What to work on:
Each line below containing the word "Prostate" needs to be shown.

Data for this exercise START

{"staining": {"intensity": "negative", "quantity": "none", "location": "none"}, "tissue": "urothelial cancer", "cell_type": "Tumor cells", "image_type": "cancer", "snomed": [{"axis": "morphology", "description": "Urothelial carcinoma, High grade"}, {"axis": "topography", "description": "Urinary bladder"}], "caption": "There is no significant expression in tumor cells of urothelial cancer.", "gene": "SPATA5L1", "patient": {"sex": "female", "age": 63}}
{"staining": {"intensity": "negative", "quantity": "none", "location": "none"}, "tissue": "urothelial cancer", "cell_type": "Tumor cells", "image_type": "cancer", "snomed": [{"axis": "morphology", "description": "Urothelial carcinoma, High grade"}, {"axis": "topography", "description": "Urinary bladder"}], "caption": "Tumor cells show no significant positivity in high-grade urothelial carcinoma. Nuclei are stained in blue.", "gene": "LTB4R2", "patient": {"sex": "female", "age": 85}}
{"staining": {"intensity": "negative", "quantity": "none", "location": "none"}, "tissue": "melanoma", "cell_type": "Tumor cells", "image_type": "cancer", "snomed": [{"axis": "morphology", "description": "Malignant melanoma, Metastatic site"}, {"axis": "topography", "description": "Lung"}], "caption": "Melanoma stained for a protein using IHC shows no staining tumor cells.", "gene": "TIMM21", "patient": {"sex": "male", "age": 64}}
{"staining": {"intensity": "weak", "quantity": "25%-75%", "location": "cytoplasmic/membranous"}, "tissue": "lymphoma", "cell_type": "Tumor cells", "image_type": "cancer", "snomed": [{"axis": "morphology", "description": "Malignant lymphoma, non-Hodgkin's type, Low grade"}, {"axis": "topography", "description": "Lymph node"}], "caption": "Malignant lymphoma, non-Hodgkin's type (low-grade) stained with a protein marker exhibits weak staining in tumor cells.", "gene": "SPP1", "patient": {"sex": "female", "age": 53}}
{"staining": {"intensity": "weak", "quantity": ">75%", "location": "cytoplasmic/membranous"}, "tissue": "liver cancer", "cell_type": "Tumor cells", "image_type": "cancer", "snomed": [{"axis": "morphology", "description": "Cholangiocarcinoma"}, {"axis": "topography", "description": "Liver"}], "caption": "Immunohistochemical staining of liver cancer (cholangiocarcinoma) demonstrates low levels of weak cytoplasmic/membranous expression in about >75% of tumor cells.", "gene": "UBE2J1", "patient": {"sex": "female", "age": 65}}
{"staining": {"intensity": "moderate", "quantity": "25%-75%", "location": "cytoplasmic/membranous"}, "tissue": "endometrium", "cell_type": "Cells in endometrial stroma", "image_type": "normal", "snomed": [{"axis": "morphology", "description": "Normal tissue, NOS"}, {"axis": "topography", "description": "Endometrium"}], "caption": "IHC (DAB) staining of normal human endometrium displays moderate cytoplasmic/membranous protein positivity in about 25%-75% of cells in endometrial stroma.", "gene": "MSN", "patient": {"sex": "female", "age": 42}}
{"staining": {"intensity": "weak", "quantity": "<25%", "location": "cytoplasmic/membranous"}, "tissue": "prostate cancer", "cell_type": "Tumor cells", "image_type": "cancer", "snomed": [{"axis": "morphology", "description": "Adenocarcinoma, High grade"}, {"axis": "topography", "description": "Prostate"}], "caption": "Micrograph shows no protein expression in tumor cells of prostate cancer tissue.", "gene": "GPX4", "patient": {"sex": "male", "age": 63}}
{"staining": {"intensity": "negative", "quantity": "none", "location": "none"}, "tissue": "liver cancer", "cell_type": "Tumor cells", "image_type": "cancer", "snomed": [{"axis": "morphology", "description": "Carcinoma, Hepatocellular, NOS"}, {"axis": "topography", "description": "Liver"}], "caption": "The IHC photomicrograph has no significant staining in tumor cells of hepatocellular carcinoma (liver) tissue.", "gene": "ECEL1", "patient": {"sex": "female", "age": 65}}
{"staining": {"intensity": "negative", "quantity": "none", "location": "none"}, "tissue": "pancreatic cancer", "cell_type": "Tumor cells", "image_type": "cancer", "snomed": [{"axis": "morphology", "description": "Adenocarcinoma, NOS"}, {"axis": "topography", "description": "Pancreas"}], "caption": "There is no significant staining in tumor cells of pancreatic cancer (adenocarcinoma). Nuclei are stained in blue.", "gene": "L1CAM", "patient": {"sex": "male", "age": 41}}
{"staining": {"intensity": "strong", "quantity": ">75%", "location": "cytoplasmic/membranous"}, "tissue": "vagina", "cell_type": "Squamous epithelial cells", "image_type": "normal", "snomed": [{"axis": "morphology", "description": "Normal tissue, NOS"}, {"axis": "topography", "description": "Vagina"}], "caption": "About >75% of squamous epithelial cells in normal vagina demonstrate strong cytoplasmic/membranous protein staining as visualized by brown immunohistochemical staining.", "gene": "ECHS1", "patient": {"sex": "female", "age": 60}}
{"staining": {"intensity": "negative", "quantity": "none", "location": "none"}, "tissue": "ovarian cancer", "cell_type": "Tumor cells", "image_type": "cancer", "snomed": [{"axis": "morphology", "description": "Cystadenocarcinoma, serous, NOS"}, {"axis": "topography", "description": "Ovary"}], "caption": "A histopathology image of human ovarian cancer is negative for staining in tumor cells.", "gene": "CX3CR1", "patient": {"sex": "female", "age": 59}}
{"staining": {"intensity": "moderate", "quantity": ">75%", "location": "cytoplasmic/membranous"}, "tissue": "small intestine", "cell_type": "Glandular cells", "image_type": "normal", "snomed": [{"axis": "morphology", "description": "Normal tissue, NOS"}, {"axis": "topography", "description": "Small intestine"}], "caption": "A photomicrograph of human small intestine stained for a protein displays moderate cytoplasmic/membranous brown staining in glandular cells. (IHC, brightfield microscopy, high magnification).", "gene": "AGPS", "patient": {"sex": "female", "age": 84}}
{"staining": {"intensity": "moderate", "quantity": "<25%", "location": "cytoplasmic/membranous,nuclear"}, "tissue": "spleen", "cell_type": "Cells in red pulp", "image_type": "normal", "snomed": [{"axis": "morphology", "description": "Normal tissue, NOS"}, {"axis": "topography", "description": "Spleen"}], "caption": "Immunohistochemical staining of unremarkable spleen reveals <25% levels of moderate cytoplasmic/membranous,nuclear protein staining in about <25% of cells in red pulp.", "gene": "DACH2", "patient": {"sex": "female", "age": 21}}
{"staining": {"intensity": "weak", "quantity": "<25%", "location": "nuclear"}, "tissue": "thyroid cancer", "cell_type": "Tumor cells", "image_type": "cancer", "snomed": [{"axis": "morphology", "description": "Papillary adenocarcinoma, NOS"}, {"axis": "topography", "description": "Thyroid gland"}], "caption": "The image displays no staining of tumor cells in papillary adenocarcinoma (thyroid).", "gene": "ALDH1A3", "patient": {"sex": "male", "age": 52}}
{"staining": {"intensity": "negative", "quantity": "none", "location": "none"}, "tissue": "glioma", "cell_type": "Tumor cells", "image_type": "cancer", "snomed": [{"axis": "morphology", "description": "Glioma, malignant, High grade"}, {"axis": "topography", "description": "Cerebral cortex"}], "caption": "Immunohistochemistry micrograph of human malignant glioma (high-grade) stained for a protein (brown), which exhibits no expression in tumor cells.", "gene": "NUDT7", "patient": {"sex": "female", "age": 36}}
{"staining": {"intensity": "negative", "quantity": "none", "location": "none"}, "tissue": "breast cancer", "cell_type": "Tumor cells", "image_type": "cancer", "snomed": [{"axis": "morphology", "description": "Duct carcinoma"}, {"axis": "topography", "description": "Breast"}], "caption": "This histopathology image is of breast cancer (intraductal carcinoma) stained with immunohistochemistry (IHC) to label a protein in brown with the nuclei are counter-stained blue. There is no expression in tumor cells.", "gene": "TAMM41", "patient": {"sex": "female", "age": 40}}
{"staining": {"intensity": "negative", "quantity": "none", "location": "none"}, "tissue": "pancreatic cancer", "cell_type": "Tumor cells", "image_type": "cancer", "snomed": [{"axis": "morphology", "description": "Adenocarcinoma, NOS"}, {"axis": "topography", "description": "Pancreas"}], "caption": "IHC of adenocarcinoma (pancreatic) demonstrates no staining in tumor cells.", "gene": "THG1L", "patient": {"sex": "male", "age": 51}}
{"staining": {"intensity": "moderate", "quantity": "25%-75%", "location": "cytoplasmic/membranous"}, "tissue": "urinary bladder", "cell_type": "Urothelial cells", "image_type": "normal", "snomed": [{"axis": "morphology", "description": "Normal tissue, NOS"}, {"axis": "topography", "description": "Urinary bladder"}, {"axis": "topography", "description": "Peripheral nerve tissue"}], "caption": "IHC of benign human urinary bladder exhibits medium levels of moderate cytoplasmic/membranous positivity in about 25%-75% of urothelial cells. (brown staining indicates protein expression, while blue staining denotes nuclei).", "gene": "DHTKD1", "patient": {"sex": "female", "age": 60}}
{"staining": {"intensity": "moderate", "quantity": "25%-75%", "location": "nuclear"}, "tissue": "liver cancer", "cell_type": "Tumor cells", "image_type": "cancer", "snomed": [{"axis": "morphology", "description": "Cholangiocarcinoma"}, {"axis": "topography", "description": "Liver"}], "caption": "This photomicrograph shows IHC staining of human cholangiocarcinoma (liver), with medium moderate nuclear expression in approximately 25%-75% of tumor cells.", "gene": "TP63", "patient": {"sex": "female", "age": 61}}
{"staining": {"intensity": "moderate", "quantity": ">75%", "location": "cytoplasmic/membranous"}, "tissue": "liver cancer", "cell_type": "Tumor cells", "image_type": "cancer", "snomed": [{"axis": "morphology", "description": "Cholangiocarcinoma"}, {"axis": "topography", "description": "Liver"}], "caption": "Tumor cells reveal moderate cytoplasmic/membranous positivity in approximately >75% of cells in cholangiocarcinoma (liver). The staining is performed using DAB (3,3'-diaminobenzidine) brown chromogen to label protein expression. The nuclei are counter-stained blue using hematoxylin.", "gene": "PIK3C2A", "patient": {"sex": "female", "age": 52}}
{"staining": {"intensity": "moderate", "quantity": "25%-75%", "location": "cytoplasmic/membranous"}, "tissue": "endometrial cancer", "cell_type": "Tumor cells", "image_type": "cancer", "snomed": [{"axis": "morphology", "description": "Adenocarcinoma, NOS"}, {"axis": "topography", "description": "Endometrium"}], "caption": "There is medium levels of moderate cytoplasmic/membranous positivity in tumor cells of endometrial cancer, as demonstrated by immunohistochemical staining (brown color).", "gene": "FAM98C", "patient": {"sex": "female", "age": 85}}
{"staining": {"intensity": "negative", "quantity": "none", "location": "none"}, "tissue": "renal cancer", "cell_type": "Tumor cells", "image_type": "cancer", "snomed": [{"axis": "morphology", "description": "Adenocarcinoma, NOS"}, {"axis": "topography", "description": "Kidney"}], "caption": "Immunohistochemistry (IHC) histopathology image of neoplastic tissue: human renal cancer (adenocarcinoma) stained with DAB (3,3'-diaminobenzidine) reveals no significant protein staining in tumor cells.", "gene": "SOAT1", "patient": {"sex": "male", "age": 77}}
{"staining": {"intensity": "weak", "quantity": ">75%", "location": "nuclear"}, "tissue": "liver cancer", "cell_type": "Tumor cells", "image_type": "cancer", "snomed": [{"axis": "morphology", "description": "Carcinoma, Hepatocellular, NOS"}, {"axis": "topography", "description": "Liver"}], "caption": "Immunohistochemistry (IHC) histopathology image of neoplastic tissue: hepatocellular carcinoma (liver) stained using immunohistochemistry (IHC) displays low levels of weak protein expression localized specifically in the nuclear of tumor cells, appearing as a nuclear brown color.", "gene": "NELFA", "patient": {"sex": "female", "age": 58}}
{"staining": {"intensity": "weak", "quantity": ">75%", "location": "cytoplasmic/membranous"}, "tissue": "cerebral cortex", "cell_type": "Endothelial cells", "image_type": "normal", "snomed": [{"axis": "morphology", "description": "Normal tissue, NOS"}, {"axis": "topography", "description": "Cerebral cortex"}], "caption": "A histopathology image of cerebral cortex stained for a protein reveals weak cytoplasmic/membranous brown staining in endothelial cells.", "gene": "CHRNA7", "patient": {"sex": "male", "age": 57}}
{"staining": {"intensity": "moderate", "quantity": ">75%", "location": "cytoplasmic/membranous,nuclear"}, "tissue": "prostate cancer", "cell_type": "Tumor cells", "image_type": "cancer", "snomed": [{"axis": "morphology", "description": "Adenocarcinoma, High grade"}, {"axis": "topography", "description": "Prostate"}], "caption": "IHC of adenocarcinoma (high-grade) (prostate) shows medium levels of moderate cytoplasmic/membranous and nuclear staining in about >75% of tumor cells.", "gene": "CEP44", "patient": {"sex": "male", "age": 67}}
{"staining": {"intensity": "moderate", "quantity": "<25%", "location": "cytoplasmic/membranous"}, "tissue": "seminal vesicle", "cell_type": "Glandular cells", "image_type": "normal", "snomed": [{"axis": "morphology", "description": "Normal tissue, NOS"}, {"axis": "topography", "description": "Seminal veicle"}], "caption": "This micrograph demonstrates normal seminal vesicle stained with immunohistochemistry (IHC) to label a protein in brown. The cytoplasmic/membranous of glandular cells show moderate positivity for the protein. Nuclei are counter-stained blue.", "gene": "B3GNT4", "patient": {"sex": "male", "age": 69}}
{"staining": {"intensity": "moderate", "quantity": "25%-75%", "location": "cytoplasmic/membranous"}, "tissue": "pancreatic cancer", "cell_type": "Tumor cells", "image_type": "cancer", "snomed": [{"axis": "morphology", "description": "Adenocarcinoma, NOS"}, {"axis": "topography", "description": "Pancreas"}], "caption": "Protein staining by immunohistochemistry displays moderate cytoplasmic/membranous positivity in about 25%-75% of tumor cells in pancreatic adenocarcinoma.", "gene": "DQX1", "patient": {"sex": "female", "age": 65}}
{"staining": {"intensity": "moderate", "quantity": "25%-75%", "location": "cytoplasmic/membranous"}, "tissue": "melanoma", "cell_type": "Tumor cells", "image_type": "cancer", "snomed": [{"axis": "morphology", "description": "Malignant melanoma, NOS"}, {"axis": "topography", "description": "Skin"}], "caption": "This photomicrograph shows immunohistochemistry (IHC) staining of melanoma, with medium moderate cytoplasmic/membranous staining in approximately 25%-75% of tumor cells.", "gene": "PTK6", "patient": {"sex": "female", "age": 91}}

Data for this exercise END

Answer to this task:
{"staining": {"intensity": "weak", "quantity": "<25%", "location": "cytoplasmic/membranous"}, "tissue": "prostate cancer", "cell_type": "Tumor cells", "image_type": "cancer", "snomed": [{"axis": "morphology", "description": "Adenocarcinoma, High grade"}, {"axis": "topography", "description": "Prostate"}], "caption": "Micrograph shows no protein expression in tumor cells of prostate cancer tissue.", "gene": "GPX4", "patient": {"sex": "male", "age": 63}}
{"staining": {"intensity": "moderate", "quantity": ">75%", "location": "cytoplasmic/membranous,nuclear"}, "tissue": "prostate cancer", "cell_type": "Tumor cells", "image_type": "cancer", "snomed": [{"axis": "morphology", "description": "Adenocarcinoma, High grade"}, {"axis": "topography", "description": "Prostate"}], "caption": "IHC of adenocarcinoma (high-grade) (prostate) shows medium levels of moderate cytoplasmic/membranous and nuclear staining in about >75% of tumor cells.", "gene": "CEP44", "patient": {"sex": "male", "age": 67}}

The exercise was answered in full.